### Household object detections
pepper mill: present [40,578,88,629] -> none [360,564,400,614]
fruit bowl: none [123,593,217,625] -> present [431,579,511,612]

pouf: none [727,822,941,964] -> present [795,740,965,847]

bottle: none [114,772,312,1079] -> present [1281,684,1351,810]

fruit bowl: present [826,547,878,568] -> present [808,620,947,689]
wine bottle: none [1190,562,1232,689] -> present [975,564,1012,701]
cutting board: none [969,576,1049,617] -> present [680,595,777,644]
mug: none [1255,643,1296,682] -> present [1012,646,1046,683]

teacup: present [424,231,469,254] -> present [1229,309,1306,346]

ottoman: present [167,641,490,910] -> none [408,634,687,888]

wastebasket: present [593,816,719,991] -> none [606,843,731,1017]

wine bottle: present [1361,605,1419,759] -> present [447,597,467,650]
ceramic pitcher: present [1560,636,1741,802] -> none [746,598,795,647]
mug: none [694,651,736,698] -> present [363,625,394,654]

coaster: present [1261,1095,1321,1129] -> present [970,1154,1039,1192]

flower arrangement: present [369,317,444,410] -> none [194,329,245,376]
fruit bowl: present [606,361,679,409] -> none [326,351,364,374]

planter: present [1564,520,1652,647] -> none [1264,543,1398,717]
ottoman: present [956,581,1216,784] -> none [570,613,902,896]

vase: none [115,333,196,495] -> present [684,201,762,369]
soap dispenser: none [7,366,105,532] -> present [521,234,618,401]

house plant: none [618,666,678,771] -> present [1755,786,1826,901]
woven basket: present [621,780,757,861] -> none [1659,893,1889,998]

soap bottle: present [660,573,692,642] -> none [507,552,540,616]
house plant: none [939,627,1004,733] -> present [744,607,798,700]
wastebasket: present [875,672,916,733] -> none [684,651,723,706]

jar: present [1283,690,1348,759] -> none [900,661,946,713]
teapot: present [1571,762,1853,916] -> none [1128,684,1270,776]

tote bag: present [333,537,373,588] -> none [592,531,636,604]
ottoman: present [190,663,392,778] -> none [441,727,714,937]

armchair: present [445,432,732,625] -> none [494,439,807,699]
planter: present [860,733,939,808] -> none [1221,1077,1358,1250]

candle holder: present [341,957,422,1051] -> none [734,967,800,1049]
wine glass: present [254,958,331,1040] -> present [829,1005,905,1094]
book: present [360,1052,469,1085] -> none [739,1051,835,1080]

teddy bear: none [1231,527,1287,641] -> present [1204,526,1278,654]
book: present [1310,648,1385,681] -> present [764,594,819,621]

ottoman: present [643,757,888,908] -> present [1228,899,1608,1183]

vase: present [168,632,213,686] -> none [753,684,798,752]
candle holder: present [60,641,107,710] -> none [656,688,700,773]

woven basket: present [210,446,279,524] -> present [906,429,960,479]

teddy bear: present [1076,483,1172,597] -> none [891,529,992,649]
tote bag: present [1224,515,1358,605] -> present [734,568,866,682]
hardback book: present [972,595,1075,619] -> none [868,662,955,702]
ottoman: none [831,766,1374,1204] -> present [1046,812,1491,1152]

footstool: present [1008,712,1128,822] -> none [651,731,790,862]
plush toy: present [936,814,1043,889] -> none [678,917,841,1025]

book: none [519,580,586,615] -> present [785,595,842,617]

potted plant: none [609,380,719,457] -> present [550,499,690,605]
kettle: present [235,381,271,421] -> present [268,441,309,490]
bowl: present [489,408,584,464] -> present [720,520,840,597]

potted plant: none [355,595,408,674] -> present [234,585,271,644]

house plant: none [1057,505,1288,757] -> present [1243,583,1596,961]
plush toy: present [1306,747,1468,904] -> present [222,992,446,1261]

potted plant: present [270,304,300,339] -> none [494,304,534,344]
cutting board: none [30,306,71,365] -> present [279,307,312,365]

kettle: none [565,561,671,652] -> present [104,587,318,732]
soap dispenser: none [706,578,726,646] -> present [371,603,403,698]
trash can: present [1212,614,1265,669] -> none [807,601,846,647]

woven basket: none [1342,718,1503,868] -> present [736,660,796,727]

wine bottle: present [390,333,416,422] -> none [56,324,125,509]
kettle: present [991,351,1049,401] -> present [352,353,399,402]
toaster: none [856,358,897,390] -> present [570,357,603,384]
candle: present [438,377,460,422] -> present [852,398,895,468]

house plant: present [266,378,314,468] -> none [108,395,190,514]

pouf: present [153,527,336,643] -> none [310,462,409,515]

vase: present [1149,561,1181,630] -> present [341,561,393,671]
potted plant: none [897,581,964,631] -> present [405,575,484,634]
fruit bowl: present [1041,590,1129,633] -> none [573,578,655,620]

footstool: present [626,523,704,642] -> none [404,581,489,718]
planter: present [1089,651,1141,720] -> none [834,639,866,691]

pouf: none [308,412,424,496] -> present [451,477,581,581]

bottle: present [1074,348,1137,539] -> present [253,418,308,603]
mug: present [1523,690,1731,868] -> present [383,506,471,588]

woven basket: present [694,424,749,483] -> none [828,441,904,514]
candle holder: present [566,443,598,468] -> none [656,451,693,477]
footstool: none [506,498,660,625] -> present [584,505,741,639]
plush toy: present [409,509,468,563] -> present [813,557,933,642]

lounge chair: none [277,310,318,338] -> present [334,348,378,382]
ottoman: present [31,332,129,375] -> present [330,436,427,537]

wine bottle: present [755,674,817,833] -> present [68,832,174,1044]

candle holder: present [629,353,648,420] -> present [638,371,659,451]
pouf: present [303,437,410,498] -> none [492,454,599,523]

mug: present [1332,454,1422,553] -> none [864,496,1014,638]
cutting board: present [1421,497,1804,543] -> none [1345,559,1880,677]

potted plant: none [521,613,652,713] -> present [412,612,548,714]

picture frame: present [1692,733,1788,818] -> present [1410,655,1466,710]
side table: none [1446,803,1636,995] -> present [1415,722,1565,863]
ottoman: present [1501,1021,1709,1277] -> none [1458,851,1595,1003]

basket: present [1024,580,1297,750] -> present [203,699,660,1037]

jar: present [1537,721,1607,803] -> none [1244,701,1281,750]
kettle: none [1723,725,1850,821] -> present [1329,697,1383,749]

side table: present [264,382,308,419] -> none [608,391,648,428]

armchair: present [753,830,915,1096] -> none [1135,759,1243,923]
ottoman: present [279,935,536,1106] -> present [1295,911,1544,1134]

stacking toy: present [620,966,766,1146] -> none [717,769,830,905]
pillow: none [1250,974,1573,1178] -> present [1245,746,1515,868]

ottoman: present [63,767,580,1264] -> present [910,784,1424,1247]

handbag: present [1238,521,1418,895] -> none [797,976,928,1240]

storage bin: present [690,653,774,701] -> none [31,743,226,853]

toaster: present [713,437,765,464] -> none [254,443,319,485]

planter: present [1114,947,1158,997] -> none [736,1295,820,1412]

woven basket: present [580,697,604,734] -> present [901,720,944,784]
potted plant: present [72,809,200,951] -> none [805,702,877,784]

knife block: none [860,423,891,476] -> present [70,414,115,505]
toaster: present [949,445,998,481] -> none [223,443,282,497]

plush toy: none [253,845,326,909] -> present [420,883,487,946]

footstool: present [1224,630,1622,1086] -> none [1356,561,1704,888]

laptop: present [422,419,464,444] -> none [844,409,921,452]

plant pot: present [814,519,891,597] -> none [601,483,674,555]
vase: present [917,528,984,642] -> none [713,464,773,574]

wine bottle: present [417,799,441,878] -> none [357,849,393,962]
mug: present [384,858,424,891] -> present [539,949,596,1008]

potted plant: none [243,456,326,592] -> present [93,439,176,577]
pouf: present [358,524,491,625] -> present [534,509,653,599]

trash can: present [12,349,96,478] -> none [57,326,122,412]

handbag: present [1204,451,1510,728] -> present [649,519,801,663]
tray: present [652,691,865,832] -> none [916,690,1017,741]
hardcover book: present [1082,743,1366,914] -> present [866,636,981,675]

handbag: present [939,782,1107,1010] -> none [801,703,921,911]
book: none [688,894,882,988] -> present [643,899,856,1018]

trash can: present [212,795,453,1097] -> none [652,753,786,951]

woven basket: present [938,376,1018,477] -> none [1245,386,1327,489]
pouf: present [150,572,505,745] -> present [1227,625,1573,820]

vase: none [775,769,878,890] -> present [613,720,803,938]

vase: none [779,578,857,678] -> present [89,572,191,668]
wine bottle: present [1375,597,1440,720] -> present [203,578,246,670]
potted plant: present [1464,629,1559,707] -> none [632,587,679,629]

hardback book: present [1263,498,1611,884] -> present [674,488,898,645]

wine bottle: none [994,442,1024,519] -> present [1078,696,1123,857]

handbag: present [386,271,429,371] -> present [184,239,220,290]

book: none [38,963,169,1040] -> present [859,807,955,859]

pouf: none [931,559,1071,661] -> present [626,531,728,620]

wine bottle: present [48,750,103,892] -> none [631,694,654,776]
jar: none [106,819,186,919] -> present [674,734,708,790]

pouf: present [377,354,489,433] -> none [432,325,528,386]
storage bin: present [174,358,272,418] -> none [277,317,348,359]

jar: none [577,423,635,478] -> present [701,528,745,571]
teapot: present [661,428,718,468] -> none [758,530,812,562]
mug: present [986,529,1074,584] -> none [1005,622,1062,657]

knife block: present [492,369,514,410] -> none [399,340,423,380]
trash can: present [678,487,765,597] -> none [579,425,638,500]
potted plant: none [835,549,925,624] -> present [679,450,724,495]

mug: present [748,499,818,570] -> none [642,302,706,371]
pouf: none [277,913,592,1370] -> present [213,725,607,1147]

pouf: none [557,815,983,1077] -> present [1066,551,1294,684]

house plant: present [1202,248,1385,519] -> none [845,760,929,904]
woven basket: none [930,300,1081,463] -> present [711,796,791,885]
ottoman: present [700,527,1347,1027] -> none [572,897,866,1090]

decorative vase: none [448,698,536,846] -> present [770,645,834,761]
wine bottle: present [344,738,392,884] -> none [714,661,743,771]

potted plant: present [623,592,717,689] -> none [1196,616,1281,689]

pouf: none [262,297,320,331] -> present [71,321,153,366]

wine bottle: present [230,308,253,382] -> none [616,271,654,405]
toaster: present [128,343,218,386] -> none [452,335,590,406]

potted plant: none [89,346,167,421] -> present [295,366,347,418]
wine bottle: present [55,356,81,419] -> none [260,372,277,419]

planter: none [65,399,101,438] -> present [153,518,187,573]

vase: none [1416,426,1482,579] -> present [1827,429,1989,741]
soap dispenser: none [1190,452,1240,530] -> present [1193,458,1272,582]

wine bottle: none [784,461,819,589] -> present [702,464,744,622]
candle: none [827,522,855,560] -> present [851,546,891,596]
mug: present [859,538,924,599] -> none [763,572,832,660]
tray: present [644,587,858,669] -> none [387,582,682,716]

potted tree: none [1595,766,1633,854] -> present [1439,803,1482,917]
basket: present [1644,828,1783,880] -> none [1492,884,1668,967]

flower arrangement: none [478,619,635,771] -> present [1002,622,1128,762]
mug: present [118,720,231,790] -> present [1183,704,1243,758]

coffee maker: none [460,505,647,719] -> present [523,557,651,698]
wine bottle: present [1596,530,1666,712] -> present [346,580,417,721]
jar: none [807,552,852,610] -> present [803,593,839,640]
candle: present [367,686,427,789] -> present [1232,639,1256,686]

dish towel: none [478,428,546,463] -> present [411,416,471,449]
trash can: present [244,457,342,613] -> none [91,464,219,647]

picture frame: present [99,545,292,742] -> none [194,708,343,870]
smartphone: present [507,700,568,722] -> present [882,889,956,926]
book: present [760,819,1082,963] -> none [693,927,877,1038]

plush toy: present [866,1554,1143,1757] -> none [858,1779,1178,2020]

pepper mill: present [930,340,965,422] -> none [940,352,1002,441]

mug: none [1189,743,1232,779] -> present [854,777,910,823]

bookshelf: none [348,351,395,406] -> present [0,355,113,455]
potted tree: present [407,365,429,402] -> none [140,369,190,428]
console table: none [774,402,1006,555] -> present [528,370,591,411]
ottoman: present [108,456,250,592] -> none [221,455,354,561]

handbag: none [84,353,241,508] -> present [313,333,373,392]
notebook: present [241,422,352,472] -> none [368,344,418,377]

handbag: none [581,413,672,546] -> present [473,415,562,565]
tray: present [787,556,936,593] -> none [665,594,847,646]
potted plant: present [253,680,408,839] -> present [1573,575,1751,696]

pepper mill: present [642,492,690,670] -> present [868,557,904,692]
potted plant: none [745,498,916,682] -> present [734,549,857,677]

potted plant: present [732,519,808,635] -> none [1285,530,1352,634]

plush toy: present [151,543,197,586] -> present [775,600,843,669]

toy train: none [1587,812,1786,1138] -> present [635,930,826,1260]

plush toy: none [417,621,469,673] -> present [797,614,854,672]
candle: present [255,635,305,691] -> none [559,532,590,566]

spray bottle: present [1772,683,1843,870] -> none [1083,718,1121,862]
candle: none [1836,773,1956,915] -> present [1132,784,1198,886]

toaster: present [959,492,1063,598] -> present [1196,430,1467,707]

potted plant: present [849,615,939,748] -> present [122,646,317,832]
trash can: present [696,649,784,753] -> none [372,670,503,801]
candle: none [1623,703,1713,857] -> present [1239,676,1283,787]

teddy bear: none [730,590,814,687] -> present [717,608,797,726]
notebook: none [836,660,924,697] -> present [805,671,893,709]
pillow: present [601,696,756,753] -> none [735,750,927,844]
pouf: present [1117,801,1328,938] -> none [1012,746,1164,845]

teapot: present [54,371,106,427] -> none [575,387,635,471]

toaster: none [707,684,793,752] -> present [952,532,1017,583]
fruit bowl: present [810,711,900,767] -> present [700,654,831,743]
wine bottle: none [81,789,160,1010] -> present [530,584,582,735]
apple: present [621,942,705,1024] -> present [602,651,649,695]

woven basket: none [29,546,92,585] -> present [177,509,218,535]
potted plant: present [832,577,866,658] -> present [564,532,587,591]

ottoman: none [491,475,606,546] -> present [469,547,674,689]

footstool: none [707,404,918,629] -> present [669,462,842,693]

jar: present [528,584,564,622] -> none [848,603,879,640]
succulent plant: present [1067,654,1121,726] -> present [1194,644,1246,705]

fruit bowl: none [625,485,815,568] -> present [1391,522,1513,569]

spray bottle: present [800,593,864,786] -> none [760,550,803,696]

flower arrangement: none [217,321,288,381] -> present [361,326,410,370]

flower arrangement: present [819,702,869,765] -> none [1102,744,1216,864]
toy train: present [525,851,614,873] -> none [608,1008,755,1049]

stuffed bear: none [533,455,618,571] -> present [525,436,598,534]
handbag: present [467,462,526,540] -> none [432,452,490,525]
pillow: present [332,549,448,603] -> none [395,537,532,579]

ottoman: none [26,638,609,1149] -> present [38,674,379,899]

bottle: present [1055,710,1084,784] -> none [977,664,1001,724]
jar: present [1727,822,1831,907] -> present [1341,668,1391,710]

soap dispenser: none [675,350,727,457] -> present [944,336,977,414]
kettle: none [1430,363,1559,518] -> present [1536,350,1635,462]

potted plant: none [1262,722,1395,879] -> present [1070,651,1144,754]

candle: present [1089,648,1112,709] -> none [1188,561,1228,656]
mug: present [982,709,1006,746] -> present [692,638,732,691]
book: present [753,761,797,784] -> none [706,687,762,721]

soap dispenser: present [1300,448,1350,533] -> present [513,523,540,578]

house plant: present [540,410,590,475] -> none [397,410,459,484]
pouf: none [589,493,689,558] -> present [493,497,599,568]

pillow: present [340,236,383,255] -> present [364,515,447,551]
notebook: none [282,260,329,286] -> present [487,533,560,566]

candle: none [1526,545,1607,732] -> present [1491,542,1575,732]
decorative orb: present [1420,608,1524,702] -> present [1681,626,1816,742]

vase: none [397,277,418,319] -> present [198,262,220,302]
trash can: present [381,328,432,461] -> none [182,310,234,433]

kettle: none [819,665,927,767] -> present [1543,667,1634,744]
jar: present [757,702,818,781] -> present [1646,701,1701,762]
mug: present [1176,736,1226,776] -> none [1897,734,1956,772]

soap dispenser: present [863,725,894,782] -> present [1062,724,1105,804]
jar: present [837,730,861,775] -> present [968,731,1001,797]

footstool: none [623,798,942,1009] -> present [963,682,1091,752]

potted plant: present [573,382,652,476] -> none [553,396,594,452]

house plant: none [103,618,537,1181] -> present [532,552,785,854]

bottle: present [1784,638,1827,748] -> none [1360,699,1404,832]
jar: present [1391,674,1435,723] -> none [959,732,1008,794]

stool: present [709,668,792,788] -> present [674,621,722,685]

### JOB
Keeping every character as it is, restate the lines above that run from the line with "jar: present [1283,690,1348,759]" through the line with "plush toy: present [936,814,1043,889]", both included, and nothing else.

### REPLY TO THE EXERCISE
jar: present [1283,690,1348,759] -> none [900,661,946,713]
teapot: present [1571,762,1853,916] -> none [1128,684,1270,776]

tote bag: present [333,537,373,588] -> none [592,531,636,604]
ottoman: present [190,663,392,778] -> none [441,727,714,937]

armchair: present [445,432,732,625] -> none [494,439,807,699]
planter: present [860,733,939,808] -> none [1221,1077,1358,1250]

candle holder: present [341,957,422,1051] -> none [734,967,800,1049]
wine glass: present [254,958,331,1040] -> present [829,1005,905,1094]
book: present [360,1052,469,1085] -> none [739,1051,835,1080]

teddy bear: none [1231,527,1287,641] -> present [1204,526,1278,654]
book: present [1310,648,1385,681] -> present [764,594,819,621]

ottoman: present [643,757,888,908] -> present [1228,899,1608,1183]

vase: present [168,632,213,686] -> none [753,684,798,752]
candle holder: present [60,641,107,710] -> none [656,688,700,773]

woven basket: present [210,446,279,524] -> present [906,429,960,479]

teddy bear: present [1076,483,1172,597] -> none [891,529,992,649]
tote bag: present [1224,515,1358,605] -> present [734,568,866,682]
hardback book: present [972,595,1075,619] -> none [868,662,955,702]
ottoman: none [831,766,1374,1204] -> present [1046,812,1491,1152]

footstool: present [1008,712,1128,822] -> none [651,731,790,862]
plush toy: present [936,814,1043,889] -> none [678,917,841,1025]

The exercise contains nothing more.